AUTRES REGLEMENTATIONS

La Directive européenne 2002/96/CE relative aux Déchets d’Equipements Electriques et Electroniques (DEEE) publiée en janvier 2003 a marqué un grand pas politique dans la prise en compte des équipements informatiques usagés. Cette Directive définit le concept de Responsabilité Élargie du Producteur (REP) concernant la collecte et la valorisation des DEEE. Elle donne également un cadre pour le traitement des composants dangereux et la valorisation des DEEE collectés avec la priorité donnée au réemploi et au recyclage ainsi qu’à l’écoconception.
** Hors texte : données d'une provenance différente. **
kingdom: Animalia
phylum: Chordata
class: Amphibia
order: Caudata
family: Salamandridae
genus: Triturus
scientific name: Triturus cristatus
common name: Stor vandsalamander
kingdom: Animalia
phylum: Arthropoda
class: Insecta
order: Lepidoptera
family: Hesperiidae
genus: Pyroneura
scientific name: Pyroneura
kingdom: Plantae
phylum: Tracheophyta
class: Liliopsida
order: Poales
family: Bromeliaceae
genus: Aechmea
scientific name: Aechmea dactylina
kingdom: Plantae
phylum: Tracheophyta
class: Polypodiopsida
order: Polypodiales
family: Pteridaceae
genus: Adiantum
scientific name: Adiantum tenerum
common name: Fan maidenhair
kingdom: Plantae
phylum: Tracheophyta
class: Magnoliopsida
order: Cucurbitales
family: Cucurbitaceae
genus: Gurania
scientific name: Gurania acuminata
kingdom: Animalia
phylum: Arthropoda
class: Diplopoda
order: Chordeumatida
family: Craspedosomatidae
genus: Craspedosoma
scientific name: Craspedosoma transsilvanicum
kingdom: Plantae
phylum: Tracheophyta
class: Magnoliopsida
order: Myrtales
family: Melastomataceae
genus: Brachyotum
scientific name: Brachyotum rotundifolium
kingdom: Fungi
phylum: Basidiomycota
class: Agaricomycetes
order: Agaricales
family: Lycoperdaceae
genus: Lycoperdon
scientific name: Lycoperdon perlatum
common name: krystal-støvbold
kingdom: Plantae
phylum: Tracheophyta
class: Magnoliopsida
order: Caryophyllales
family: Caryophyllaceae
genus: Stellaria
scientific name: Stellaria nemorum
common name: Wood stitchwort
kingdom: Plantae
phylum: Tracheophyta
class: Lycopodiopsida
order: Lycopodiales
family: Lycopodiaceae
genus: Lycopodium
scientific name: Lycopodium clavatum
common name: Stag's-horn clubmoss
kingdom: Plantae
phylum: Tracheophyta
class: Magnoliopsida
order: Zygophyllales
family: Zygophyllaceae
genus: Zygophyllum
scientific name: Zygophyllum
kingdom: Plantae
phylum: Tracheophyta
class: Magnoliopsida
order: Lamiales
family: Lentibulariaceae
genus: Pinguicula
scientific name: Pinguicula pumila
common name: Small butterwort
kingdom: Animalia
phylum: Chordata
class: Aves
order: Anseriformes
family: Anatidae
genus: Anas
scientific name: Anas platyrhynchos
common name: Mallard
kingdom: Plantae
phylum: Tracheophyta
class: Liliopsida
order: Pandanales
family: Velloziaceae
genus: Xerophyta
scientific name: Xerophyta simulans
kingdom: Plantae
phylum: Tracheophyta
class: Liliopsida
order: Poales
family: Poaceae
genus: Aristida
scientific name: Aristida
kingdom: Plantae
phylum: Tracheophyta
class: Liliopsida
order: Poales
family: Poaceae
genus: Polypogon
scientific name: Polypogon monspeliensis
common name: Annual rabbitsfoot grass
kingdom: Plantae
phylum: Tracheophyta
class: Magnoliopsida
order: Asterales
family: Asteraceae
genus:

Dans les pays ayant mis en place des lois REP comme en Europe, dans quelques États des États-Unis et au Japon, les fabricants d’équipements électriques et électroniques deviennent responsables financièrement de la gestion des déchets issus des produits qu’ils ont mis sur le marché, doivent atteindre des objectifs de collecte et de recyclage et se soumettre à d’autres obligations.

Ainsi, un entrepreneur dans le domaine de la réparation d’ordinateurs usagés doit s’assurer que ces déchets respectent bien les lois de son pays et celles du pays d’où ils proviennent, quel qu’il soit et cela tout en assurant une veille et une mise à jour sur les évolutions possibles des législations.

PROJETS FUTURS

Selon le Plan Stratégique pour la mise en œuvre de la Convention de Bâle adopté en 2002, les Parties ont identifié les équipements électroniques usagés comme « des flux de déchets prioritaires ». Un certain nombre d’initiatives DEEE ont été promues, suivant les préceptes de la Convention. Par exemple, le Mobile Phone Partnership Initiative (MPPI) est un partenariat public-privé dédié à la gestion écologique des téléphones portables en fin de vie. Sous son égide, les Parties abordent les problématiques et les ambiguïtés liées à la classification et à la gestion des téléphones portables afin de favoriser la croissance des collectes et la gestion écologique des terminaux.

En 2004, le Japon a proposé aux membres du G8 de développer « l’initiative des 3R » avec pour objectif d’actionner trois formes d’actions : prévenir la production de déchets (Reduce), réutiliser (Reuse) et recycler (Recycle).

Lors de la 8e Conférence des Parties de la Convention de Bâle, tenue fin novembre 2006 à Nairobi, les Parties ont adoptée la « Déclaration de Nairobi sur la gestion écologiquement rationnelle des déchets électriques et électroniques », et une décision officielle décrétant la question de la gestion des e-déchets comme prioritaires pour les gouvernements et pour les autres parties prenantes. Une commission a été chargée d’élaborer un plan de travail sur les déchets électroniques et électroniques pour la biennale suivante. Les Parties ont également été encouragées à mettre sur pied des partenariats stratégiques concernant les déchets d’équipements électriques et électroniques. Ces partenariats pourraient être construits à l’exemple du Partnership for Action on Computing Equipment (PACE) et développeraient des lignes directrices concernant le recyclage ainsi que des projets pilotes d’envoi d’équipements vers des sites de recyclage pré-certifiés. Le bilan des progrès accomplis sera dressé lors de la prochaine Conférence, afin d’orienter les futurs travaux sur la gestion écologiquement rationnelle de ces déchets.